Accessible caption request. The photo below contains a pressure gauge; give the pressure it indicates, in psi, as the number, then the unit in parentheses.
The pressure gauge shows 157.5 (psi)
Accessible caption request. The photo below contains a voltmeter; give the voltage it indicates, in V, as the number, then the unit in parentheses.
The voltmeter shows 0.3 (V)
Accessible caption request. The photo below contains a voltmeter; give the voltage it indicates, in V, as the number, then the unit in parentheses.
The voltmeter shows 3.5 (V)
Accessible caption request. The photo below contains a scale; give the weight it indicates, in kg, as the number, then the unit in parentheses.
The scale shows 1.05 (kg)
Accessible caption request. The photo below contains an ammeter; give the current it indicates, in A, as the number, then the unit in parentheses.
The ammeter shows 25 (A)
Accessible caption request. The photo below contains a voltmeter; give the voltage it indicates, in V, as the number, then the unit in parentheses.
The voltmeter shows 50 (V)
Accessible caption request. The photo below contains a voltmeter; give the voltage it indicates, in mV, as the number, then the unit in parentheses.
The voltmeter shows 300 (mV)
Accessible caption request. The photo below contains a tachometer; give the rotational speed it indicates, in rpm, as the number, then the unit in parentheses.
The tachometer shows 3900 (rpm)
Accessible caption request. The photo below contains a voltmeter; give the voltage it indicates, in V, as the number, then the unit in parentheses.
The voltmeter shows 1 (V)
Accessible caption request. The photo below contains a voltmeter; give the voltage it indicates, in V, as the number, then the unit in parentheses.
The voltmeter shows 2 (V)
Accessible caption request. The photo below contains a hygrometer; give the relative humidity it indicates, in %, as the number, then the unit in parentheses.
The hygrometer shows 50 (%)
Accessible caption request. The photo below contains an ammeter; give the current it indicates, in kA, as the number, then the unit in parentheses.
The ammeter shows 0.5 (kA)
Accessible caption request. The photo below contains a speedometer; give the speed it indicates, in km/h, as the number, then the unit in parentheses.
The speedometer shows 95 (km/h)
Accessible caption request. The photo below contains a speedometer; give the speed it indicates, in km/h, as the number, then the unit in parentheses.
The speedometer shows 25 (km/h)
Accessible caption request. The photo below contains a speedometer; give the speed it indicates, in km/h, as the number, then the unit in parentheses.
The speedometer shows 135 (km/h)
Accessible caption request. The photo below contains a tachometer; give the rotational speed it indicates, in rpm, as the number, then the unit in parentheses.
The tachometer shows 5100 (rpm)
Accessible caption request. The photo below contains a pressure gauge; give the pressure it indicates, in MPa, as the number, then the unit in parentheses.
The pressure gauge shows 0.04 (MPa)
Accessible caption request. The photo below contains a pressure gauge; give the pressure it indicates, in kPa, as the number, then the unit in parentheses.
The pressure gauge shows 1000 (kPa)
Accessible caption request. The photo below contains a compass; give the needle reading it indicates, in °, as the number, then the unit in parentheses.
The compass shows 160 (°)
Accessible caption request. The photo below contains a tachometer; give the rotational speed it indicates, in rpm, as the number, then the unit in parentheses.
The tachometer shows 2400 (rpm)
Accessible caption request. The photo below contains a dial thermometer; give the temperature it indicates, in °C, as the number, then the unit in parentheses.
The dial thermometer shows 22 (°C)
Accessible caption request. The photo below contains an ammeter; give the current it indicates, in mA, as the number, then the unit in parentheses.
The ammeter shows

## Task statement:
Rewrite all the records above as a numbered list, leaving out any blank lines.

## Answer section:
1. Accessible caption request. The photo below contains a pressure gauge; give the pressure it indicates, in psi, as the number, then the unit in parentheses.
2. The pressure gauge shows 157.5 (psi)
3. Accessible caption request. The photo below contains a voltmeter; give the voltage it indicates, in V, as the number, then the unit in parentheses.
4. The voltmeter shows 0.3 (V)
5. Accessible caption request. The photo below contains a voltmeter; give the voltage it indicates, in V, as the number, then the unit in parentheses.
6. The voltmeter shows 3.5 (V)
7. Accessible caption request. The photo below contains a scale; give the weight it indicates, in kg, as the number, then the unit in parentheses.
8. The scale shows 1.05 (kg)
9. Accessible caption request. The photo below contains an ammeter; give the current it indicates, in A, as the number, then the unit in parentheses.
10. The ammeter shows 25 (A)
11. Accessible caption request. The photo below contains a voltmeter; give the voltage it indicates, in V, as the number, then the unit in parentheses.
12. The voltmeter shows 50 (V)
13. Accessible caption request. The photo below contains a voltmeter; give the voltage it indicates, in mV, as the number, then the unit in parentheses.
14. The voltmeter shows 300 (mV)
15. Accessible caption request. The photo below contains a tachometer; give the rotational speed it indicates, in rpm, as the number, then the unit in parentheses.
16. The tachometer shows 3900 (rpm)
17. Accessible caption request. The photo below contains a voltmeter; give the voltage it indicates, in V, as the number, then the unit in parentheses.
18. The voltmeter shows 1 (V)
19. Accessible caption request. The photo below contains a voltmeter; give the voltage it indicates, in V, as the number, then the unit in parentheses.
20. The voltmeter shows 2 (V)
21. Accessible caption request. The photo below contains a hygrometer; give the relative humidity it indicates, in %, as the number, then the unit in parentheses.
22. The hygrometer shows 50 (%)
23. Accessible caption request. The photo below contains an ammeter; give the current it indicates, in kA, as the number, then the unit in parentheses.
24. The ammeter shows 0.5 (kA)
25. Accessible caption request. The photo below contains a speedometer; give the speed it indicates, in km/h, as the number, then the unit in parentheses.
26. The speedometer shows 95 (km/h)
27. Accessible caption request. The photo below contains a speedometer; give the speed it indicates, in km/h, as the number, then the unit in parentheses.
28. The speedometer shows 25 (km/h)
29. Accessible caption request. The photo below contains a speedometer; give the speed it indicates, in km/h, as the number, then the unit in parentheses.
30. The speedometer shows 135 (km/h)
31. Accessible caption request. The photo below contains a tachometer; give the rotational speed it indicates, in rpm, as the number, then the unit in parentheses.
32. The tachometer shows 5100 (rpm)
33. Accessible caption request. The photo below contains a pressure gauge; give the pressure it indicates, in MPa, as the number, then the unit in parentheses.
34. The pressure gauge shows 0.04 (MPa)
35. Accessible caption request. The photo below contains a pressure gauge; give the pressure it indicates, in kPa, as the number, then the unit in parentheses.
36. The pressure gauge shows 1000 (kPa)
37. Accessible caption request. The photo below contains a compass; give the needle reading it indicates, in °, as the number, then the unit in parentheses.
38. The compass shows 160 (°)
39. Accessible caption request. The photo below contains a tachometer; give the rotational speed it indicates, in rpm, as the number, then the unit in parentheses.
40. The tachometer shows 2400 (rpm)
41. Accessible caption request. The photo below contains a dial thermometer; give the temperature it indicates, in °C, as the number, then the unit in parentheses.
42. The dial thermometer shows 22 (°C)
43. Accessible caption request. The photo below contains an ammeter; give the current it indicates, in mA, as the number, then the unit in parentheses.
44. The ammeter shows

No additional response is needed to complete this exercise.